Same pool for 200k-token RAG and 500-token chat. Long prefills are the classic noisy neighbor; route or cap by context class.
No tenant-level circuit breaker. A buggy retry loop in one service DDoS-es your own GPUs; per-tenant breakers contain blast radius.
Logging prompts without tenant-scoped retention.

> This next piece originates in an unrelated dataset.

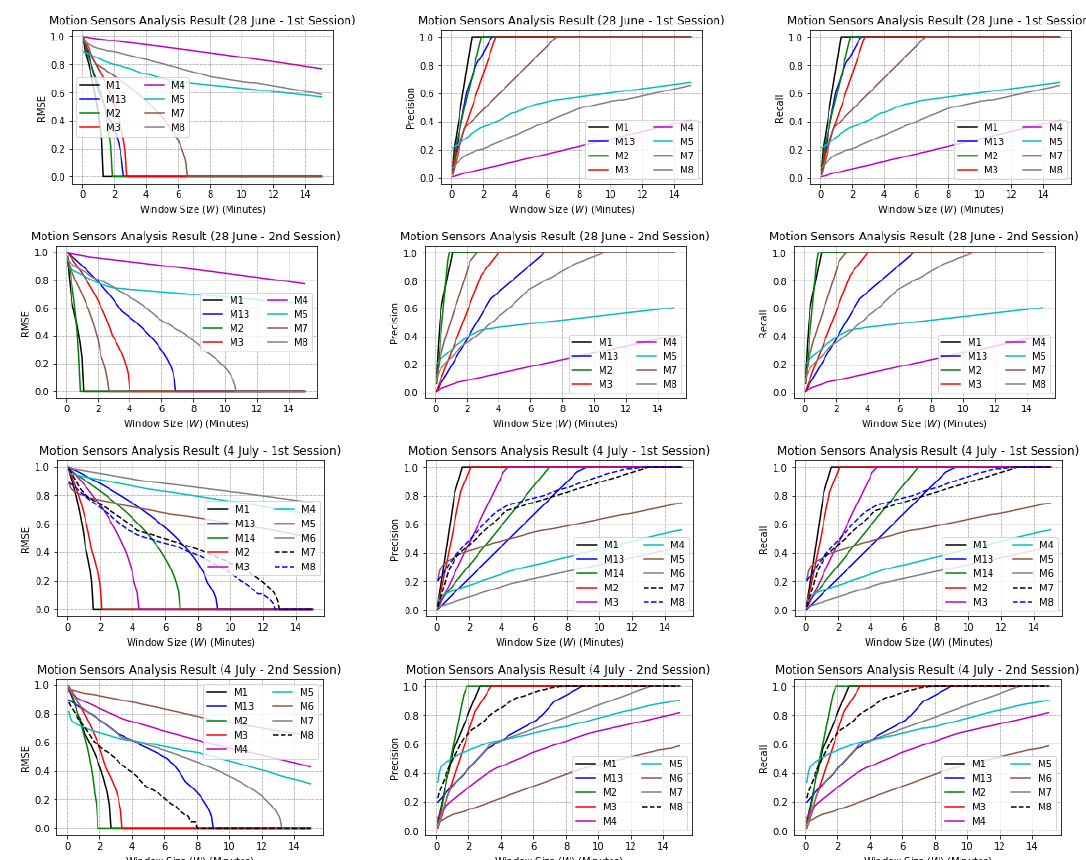
Figure A1. TSR analysis: (left column) RMSE value, (middle column) precision score, and (right column) recall score of motion sensors (shown in different colors) for different window sizes in each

Compliance audits fail when one bucket mixes all customers.

Production checklist

Issue unique API keys or JWT claims per tenant; ban shared production keys.
Enforce RPM, TPM, concurrency, and max context per tier at the gateway.
Tag every request and observability span with tenant_id and tier.
Split latency-sensitive and batch workloads across pools or replica groups.
Implement weighted fair queuing or equivalent scheduler fairness.
Key semantic and prefix caches by tenant; never cross-tenant cache hits.
Stream token usage to a metering pipeline for billing and budget alerts.
Expose per-tenant P50/P99 latency and 429 rates on a dashboard.
Document a single-tenant throttle runbook for incident response.
Bind LoRA or fine-tuned adapter selection to authenticated tenant identity.
Apply per-tenant PII redaction rules before prompt logging.
Load-test one tenant at max tier while others hold baseline traffic.

Key takeaways

Multi-tenant LLM isolation is a gateway and scheduling problem: identity, quotas, queue fairness, and data boundaries — not separate GPUs for every user.
RPM and TPM limits are necessary but not sufficient; concurrency caps and context-class routing stop noisy neighbors on shared tensor cores.
Split latency and throughput pools when batch jobs and interactive chat share a fleet.
Caches and logs must partition by tenant; a shared semantic cache is a compliance risk.
Harbor Analytics restored support SLOs by tiered pools, per-tenant metering, and throttle runbooks — not by buying a GPU per team.